Laurent Frölich avocat assistance marchés publics et  droit avocat délégation de service public et  droit de la fonction publique, Paris et Lille

La protection fonctionnelle ne fait pas obstacle à la recevabilité d’une action civile

Cour de cassation, Chambre criminelle, 30 mars 2021, 17-82.096 20-81.516

https://www.courdecassation.fr/jurisprudence_2/chambre_criminelle_578/399_30_46743.html

En 2014, le maire de la commune de Petite-Île a été déclaré coupable en appel du chef de harcèlement à l’égard de deux agents municipaux
En mars 2016, la Cour de cassation a censuré partiellement cette décision.

En parallèle, les agents ont sollicité le bénéfice de la protection fonctionnelle. Par un jugement du tribunal administratif d’août 2016, la commune a été condamnée à verser aux agents, au titre de la protection fonctionnelle, la somme de 10 000 euros en réparation du préjudice subi en conséquence du harcèlement moral.

En effet, la loi n° 2016-483 du 20 avril 2016 inclut les cas de harcèlement moral parmi ceux pour lesquels existe une obligation de protection. L’article 11 de la loi n° 83-634 du 13 juillet 1983 portant droits et obligations des fonctionnaires énonce ainsi que :
« La collectivité publique est tenue de protéger le fonctionnaire contre les atteintes volontaires à l'intégrité de la personne, les violences, les agissements constitutifs de harcèlement, les menaces, les injures, les diffamations ou les outrages dont il pourrait être victime sans qu'une faute personnelle puisse lui être imputée. Elle est tenue de réparer […], le cas échéant, le préjudice qui en est résulté ».

Par un arrêt du 29 décembre 2016, la Cour d’appel de renvoi qui a été saisie a jugé recevable l’action des agents municipaux, malgré le jugement du tribunal administratif. La Cour a ainsi également statué sur les intérêts civils. Le maire a été condamné civilement à verser aux deux plaignants, sur ses deniers personnels, 50 000 euros à chacun.
Le maire de la commune a alors saisi la Cour de cassation.

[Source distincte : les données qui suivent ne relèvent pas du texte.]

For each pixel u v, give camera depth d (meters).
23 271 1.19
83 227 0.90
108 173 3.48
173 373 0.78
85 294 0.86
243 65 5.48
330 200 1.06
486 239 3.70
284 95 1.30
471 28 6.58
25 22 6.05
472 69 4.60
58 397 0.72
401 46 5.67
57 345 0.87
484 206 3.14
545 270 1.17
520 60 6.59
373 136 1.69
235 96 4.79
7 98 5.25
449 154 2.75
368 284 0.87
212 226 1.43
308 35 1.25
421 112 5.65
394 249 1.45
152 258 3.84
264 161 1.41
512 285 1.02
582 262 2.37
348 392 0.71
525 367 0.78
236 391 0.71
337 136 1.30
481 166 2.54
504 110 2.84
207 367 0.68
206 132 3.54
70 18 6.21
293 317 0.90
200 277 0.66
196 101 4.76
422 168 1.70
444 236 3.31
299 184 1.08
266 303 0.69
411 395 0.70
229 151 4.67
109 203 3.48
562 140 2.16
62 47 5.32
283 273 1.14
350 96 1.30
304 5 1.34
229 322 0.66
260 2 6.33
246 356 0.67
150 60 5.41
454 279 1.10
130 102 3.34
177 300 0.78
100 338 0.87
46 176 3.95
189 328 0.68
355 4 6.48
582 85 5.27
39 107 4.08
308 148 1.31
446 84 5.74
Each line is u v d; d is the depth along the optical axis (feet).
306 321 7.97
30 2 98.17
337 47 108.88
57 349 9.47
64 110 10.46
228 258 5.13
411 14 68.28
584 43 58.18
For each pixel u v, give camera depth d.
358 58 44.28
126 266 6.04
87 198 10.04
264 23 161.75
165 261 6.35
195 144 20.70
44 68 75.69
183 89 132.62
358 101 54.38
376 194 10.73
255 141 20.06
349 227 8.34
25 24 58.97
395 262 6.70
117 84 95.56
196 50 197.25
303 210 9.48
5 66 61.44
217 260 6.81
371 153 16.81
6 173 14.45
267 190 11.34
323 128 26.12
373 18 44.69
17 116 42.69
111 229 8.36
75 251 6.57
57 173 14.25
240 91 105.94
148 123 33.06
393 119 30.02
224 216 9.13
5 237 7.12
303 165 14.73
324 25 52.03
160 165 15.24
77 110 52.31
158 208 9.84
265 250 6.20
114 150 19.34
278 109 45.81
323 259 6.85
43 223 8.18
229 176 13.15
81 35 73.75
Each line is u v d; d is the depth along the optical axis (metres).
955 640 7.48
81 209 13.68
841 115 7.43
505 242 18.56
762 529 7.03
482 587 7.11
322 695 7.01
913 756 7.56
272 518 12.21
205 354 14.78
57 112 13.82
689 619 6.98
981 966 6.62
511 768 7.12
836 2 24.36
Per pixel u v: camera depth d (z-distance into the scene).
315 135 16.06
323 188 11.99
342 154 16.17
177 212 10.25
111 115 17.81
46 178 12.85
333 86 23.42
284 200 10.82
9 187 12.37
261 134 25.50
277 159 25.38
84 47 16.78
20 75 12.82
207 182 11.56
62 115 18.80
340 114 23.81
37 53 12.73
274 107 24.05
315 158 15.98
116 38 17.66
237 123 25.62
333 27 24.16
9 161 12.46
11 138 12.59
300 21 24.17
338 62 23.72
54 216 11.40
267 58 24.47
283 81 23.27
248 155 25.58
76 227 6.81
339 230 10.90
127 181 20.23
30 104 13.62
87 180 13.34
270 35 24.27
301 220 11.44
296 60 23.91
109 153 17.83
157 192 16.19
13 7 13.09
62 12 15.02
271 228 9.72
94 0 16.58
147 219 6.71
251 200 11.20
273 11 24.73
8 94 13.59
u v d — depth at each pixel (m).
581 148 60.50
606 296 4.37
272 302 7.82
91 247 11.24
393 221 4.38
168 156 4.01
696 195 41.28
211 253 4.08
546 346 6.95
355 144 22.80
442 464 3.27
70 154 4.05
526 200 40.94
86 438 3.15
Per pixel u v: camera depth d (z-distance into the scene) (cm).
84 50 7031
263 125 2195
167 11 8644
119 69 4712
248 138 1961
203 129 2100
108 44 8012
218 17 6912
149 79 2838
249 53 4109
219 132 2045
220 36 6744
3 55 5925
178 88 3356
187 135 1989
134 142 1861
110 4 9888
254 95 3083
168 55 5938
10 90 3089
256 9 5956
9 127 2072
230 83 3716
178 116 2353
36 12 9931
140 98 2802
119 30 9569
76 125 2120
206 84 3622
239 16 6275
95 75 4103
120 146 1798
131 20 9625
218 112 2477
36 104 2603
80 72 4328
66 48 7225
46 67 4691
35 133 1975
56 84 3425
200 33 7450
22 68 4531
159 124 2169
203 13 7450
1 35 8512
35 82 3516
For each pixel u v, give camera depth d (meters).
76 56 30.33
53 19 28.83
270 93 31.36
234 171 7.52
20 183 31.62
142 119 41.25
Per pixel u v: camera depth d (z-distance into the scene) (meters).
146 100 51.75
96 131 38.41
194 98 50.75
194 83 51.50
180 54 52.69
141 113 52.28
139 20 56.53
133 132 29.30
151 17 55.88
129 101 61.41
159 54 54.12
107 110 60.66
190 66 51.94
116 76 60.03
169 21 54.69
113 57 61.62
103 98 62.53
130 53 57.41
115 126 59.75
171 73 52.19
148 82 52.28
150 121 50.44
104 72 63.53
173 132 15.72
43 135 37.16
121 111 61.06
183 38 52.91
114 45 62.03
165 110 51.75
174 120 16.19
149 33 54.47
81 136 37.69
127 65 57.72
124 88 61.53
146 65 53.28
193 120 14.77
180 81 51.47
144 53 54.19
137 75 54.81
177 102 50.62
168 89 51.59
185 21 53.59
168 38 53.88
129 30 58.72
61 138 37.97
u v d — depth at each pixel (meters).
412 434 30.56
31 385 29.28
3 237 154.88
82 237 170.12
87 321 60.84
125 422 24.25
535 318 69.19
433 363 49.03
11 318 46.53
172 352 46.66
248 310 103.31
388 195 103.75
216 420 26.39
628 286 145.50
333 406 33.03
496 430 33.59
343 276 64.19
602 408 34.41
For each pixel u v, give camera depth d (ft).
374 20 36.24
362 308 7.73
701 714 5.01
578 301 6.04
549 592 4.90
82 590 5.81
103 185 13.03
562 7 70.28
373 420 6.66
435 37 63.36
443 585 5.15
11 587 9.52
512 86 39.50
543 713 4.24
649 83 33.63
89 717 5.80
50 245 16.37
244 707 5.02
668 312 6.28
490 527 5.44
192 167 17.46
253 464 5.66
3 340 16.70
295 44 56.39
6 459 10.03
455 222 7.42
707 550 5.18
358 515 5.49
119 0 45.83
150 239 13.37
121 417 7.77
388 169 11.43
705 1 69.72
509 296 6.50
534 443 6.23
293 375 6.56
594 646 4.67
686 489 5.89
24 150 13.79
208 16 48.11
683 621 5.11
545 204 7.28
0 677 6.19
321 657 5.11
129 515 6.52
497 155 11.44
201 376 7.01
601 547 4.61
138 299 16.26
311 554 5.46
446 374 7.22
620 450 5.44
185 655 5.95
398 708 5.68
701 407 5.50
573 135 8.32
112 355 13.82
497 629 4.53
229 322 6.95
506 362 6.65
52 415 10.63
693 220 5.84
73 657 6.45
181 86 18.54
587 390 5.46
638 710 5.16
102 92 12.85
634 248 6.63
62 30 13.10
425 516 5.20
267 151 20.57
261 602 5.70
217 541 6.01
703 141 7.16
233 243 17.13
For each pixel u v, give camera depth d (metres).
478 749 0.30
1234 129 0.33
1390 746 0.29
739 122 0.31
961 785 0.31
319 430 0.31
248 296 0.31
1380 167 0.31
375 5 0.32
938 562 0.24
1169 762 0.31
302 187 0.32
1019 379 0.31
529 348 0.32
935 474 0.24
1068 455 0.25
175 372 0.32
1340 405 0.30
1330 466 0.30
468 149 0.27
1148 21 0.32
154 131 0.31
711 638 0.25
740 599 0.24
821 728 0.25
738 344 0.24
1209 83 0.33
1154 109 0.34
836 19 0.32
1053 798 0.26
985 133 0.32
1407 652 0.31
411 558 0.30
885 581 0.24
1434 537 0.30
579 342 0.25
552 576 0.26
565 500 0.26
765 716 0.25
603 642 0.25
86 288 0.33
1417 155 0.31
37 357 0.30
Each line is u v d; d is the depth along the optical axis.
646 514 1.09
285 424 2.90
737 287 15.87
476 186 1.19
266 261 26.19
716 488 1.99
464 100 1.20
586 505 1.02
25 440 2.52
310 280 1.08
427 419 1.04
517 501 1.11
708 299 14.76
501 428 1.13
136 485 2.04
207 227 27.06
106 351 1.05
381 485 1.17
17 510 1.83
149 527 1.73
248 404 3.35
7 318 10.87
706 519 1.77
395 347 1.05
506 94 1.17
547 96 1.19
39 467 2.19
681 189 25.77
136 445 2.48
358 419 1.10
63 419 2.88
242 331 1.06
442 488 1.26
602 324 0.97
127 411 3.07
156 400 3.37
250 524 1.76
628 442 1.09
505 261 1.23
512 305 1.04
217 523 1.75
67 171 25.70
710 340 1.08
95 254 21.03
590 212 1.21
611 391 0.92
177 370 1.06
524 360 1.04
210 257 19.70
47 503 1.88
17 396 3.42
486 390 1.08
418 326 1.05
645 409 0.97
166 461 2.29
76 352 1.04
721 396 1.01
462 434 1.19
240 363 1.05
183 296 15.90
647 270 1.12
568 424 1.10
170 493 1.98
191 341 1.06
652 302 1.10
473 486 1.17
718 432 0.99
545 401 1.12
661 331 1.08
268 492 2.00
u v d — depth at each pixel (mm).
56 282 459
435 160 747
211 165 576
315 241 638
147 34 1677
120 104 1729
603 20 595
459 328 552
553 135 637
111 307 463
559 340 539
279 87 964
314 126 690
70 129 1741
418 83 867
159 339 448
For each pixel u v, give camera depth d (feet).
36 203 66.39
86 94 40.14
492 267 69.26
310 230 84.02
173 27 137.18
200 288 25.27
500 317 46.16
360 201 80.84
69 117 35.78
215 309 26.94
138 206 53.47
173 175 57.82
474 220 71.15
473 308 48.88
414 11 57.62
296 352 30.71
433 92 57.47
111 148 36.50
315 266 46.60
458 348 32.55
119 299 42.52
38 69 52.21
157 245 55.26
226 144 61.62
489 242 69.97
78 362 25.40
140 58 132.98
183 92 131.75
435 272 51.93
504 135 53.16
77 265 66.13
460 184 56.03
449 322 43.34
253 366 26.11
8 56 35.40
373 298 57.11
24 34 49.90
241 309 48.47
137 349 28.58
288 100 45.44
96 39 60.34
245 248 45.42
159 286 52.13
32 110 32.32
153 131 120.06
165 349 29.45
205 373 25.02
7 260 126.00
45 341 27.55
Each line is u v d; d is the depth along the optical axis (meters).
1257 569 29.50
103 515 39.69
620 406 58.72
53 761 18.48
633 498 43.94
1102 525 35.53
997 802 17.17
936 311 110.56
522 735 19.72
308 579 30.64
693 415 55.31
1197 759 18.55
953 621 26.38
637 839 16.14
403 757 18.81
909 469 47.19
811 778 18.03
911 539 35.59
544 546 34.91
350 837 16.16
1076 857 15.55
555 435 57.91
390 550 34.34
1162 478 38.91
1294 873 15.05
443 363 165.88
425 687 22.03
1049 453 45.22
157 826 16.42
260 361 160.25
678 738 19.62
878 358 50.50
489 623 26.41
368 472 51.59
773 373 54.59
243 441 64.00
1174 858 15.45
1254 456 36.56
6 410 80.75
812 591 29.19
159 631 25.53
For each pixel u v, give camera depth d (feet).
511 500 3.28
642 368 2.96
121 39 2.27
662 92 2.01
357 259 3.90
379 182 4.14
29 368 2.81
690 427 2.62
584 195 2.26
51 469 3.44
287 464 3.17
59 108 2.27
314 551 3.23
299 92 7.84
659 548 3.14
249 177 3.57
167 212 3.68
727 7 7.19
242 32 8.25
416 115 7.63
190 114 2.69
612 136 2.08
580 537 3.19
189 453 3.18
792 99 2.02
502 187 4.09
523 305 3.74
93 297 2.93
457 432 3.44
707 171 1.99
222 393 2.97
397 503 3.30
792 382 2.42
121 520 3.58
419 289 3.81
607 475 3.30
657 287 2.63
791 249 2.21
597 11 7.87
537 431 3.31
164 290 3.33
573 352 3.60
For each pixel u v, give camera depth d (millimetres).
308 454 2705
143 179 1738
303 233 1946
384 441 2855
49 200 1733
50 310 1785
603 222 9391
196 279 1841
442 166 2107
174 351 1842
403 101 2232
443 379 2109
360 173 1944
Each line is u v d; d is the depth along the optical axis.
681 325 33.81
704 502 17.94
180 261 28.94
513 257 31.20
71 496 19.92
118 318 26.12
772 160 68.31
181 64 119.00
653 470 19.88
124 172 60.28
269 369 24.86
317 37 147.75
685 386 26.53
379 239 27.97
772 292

La question qui se posait était de savoir si un maire reconnu coupable de harcèlement moral pouvait-il être condamné sur ses derniers personnels à indemniser les victimes alors même que la commune a déjà été condamnée à réparer le préjudice au titre de la protection fonctionnelle ?
Le Maire estimait que l’action des agents était irrecevable dès lors qu’ils avaient déjà saisi le juge administratif. En effet, le Maire invoquait l’article 5 du Code de procédure pénale qui prévoit que « la partie qui a exercé son action devant la juridiction civile compétente ne peut la porter devant la juridiction répressive ».
Le Maire estimait que la juridiction administrative relevait de la notion de « juridiction civile compétente ». Il soutenait également qu’il existait une méconnaissance du principe de réparation intégrale du préjudice en ce que les agents avaient déjà été indemnisés par le tribunal administratif.

La Cour de cassation a rejetté un tel raisonnement.

Elle a d’abord estimé que la procédure pénale n’opposait pas les mêmes parties et que les demandes présentées n’avaient pas le même fondement (article 1240 du code civil et article 2 du code de procédure pénale).

Elle a ajouté que l’exception d’irrecevabilité tirée de l’article 5 ne pouvait être utilement opposée lorsque le juge pénal a été saisi le premier de l’action civile. La Cour de cassation a aussi retenu que l’application de l’article 5 est cantonnée aux demandes portées devant le juge civil et devant le juge pénal. Autrement dit, l’article 5 ne s’applique pas dans les situations où le demandeur à l’action civile devant le juge pénal saisit également le juge administratif :
« la condamnation par une juridiction administrative de la commune, en raison d’une faute personnelle de son maire, détachable du service mais non dénuée de tout lien avec celui-ci, a pour effet de subroger la collectivité dans les droits de la victime. Elle ne saurait donc avoir pour effet de limiter l’appréciation de la juridiction répressive dans la réparation du préjudice résultant de cette faute, constitutive d’une infraction pénale ».

Autrement dit, le juge judiciaire n’est pas lié par l’évaluation du préjudice par le juge administratif.
En conclusion, la condamnation du Maire sur ses deniers personnels a été validée par la Cour de cassation en raison de l’existence d’une faute personnelle détachable de ses fonctions.